Dalam putusan yang dijatuhkan Pengadilan Tindak Pidana Korupsi (Tipikor) Jakarta terhadap mantan Ketua Umum Partai Demokrat Anas Urbaningrum, 2 anggota Majelis Hakim menyampaikan dissenting opinion.
Hakim anggota Slamet Subagio dan Joko Subagio menyatakan memiliki pendapat berbeda terkait dakwaan tindak pidana pencucian uang (TPPU) terhadap Anas.
Slamet menyatakan, KPK tidak memiliki kewenangan untuk melakukan penuntutan TPPU sebagaimana terangkum dalam Undang-Undang Nomor 8 Tahun 2010.
"Pertimbangan yuridis dan hukum formil adalah UU Nomor 8 Tahun 2010 tidak adanya kewenangan penuntutan dan penyidikan KPK dalam TPPU," sebut Slamet dalam pertimbangan putusan yang dibacakan di Pengadilan Tipikor, Jakarta, Rabu (24/09) malam.
Atas dasar itu, Slamet berpendapat, tidak relevan jika Anas dijerat dengan pasal TPPU. Tuntutan JPU dalam dakwaannya juga dianggap tidak memiliki landasan yuridis formil.
Hal ini ditambah keterangan saksi ahli yang menyebutkan bila terdakwa menerima uang, namun tidak bisa dibuktikan apakah itu hasil kejahatan atau tidak maka tidak bisa dijerat. "Selebihnya dissenting opinion ini diserahkan pada hakim ketua majelis," tuturnya.
Hakim anggota lainnya, Joko Subagio juga berpendapat senada.
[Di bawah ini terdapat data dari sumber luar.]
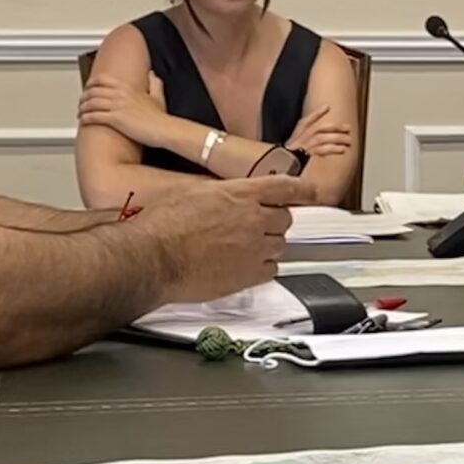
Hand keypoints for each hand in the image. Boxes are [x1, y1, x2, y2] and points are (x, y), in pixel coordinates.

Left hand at [77, 78, 176, 150]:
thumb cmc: (161, 118)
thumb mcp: (158, 96)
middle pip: (93, 91)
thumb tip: (152, 74)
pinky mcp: (115, 119)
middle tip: (81, 102)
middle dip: (84, 97)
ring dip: (82, 108)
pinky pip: (94, 116)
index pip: (103, 80)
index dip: (91, 83)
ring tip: (80, 113)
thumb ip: (154, 83)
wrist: (164, 130)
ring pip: (91, 103)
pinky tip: (83, 121)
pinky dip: (86, 118)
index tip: (87, 88)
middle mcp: (120, 94)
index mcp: (128, 88)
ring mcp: (117, 106)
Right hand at [136, 175, 305, 302]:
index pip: (285, 188)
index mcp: (240, 194)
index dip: (301, 190)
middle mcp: (253, 220)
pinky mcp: (249, 276)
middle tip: (254, 226)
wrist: (154, 258)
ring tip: (242, 248)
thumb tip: (227, 193)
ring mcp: (254, 249)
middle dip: (273, 222)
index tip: (309, 192)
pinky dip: (263, 268)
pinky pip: (271, 270)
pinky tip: (243, 266)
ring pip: (279, 245)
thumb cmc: (163, 225)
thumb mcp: (191, 192)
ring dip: (267, 245)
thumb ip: (220, 192)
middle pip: (284, 219)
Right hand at [284, 106, 353, 160]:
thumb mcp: (295, 144)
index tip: (327, 107)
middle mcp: (300, 138)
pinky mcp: (306, 155)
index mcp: (297, 134)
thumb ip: (305, 136)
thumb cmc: (289, 157)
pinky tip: (342, 150)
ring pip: (323, 138)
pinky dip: (333, 149)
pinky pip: (322, 150)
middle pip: (320, 128)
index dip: (317, 113)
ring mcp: (303, 146)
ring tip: (348, 141)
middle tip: (348, 128)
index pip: (307, 120)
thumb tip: (319, 129)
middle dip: (335, 127)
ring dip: (337, 138)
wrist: (282, 167)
Namun, kedua hakim ini menyerahkan keputusan akhir kepada hakim ketua, Haswandi.
Sebelumnya, JPU mendakwa dan menuntut Anas selama 15 tahun penjara oleh Jaksa dengan denda Rp500 juta subsider 5 bulan kurungan atas kasus dugaan penerimaan gratifikasi proyek pembangunan sport center di Bukit Hambalang, dan proyek lainnya serta TPPU. Jaksa juga mengajukan tuntutan uang pengganti Rp94 miliar dan US$5,2 juta dan jika tidak membayar maka hartanya akan disita. Kemudian, Anas juga dituntut berupa pencabutan hak politiknya dan pencabutan izin usaha pertambangan atas nama PT Arina Kotajaya.
Dalam vonisnya, majelis hakim menjatuhkan hukuman 8 tahun penjara dengan denda sebesar Rp300 juta. Apabila tidak dibayar maka diganti dengan kurungan selama 3 bulan.
Anas juga dihukum membayar uang pengganti kerugian negara yang jumlahnya yang diperoleh dari tindak pidana korupsi sebesar Rp57.5 miliar dan US$5,2. Hakim mencabut izin usaha pertambangan atas nama PT Arina Kotajaya. Namun, hakim tidak mencabut hak politik Anas.